### EXERCISE BRIEF
Lay out the lines below as a Markdown table with the columns "Row" and "Line", starting at the first line of the records and ending after the line that contains "lavorativa mercoledì 3 giugno.". Omit the pictures and any blank lines.

*** THE RECORDS Section Begins ***

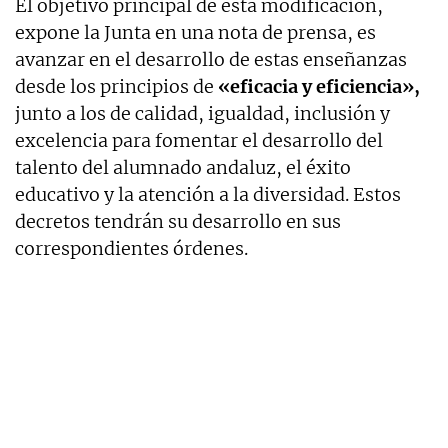
El objetivo principal de esta modificación,
expone la Junta en una nota de prensa, es
avanzar en el desarrollo de estas enseñanzas
desde los principios de
«eficacia y eficiencia»,
junto a los de calidad, igualdad, inclusión y
excelencia para fomentar el desarrollo del
talento del alumnado andaluz, el éxito
educativo y la atención a la diversidad. Estos
decretos tendrán su desarrollo en sus
correspondientes órdenes.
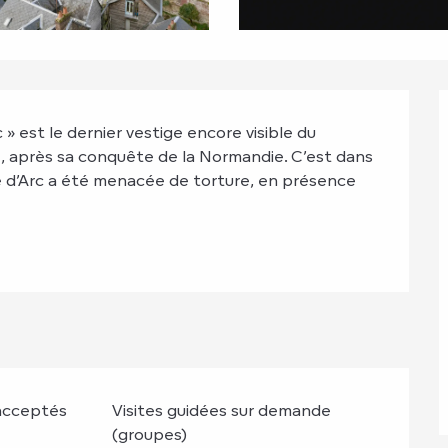
» est le dernier vestige encore visible du 
, après sa conquête de la Normandie. C’est dans 
 d’Arc a été menacée de torture, en présence 
acceptés
Visites guidées sur demande
(groupes)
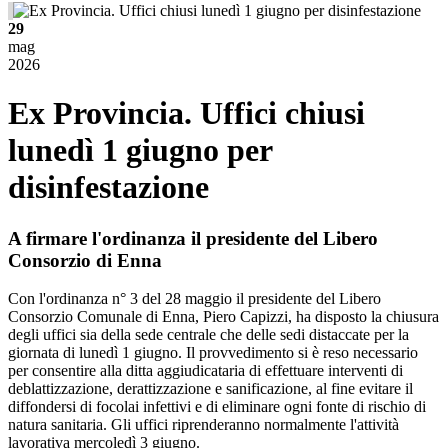
29
mag
2026
Ex Provincia. Uffici chiusi
lunedì 1 giugno per
disinfestazione
A firmare l'ordinanza il presidente del Libero
Consorzio di Enna
Con l'ordinanza n° 3 del 28 maggio il presidente del Libero
Consorzio Comunale di Enna, Piero Capizzi, ha disposto la chiusura
degli uffici sia della sede centrale che delle sedi distaccate per la
giornata di lunedì 1 giugno. Il provvedimento si è reso necessario
per consentire alla ditta aggiudicataria di effettuare interventi di
deblattizzazione, derattizzazione e sanificazione, al fine evitare il
diffondersi di focolai infettivi e di eliminare ogni fonte di rischio di
natura sanitaria. Gli uffici riprenderanno normalmente l'attività
lavorativa mercoledì 3 giugno.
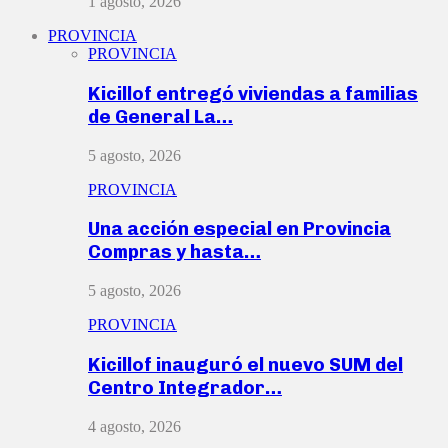
1 agosto, 2026
PROVINCIA
PROVINCIA
Kicillof entregó viviendas a familias
de General La…
5 agosto, 2026
PROVINCIA
Una acción especial en Provincia
Compras y hasta…
5 agosto, 2026
PROVINCIA
Kicillof inauguró el nuevo SUM del
Centro Integrador…
4 agosto, 2026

*** THE RECORDS Section Ends ***

### RESPONSE
| Row | Line |
|---|---|
| 1 | El objetivo principal de esta modificación, |
| 2 | expone la Junta en una nota de prensa, es |
| 3 | avanzar en el desarrollo de estas enseñanzas |
| 4 | desde los principios de |
| 5 | «eficacia y eficiencia», |
| 6 | junto a los de calidad, igualdad, inclusión y |
| 7 | excelencia para fomentar el desarrollo del |
| 8 | talento del alumnado andaluz, el éxito |
| 9 | educativo y la atención a la diversidad. Estos |
| 10 | decretos tendrán su desarrollo en sus |
| 11 | correspondientes órdenes. |
| 12 | » est le dernier vestige encore visible du  |
| 13 | , après sa conquête de la Normandie. C’est dans  |
| 14 |  d’Arc a été menacée de torture, en présence  |
| 15 | acceptés |
| 16 | Visites guidées sur demande |
| 17 | (groupes) |
| 18 | 29 |
| 19 | mag |
| 20 | 2026 |
| 21 | Ex Provincia. Uffici chiusi |
| 22 | lunedì 1 giugno per |
| 23 | disinfestazione |
| 24 | A firmare l'ordinanza il presidente del Libero |
| 25 | Consorzio di Enna |
| 26 | Con l'ordinanza n° 3 del 28 maggio il presidente del Libero |
| 27 | Consorzio Comunale di Enna, Piero Capizzi, ha disposto la chiusura |
| 28 | degli uffici sia della sede centrale che delle sedi distaccate per la |
| 29 | giornata di lunedì 1 giugno. Il provvedimento si è reso necessario |
| 30 | per consentire alla ditta aggiudicataria di effettuare interventi di |
| 31 | deblattizzazione, derattizzazione e sanificazione, al fine evitare il |
| 32 | diffondersi di focolai infettivi e di eliminare ogni fonte di rischio di |
| 33 | natura sanitaria. Gli uffici riprenderanno normalmente l'attività |
| 34 | lavorativa mercoledì 3 giugno. |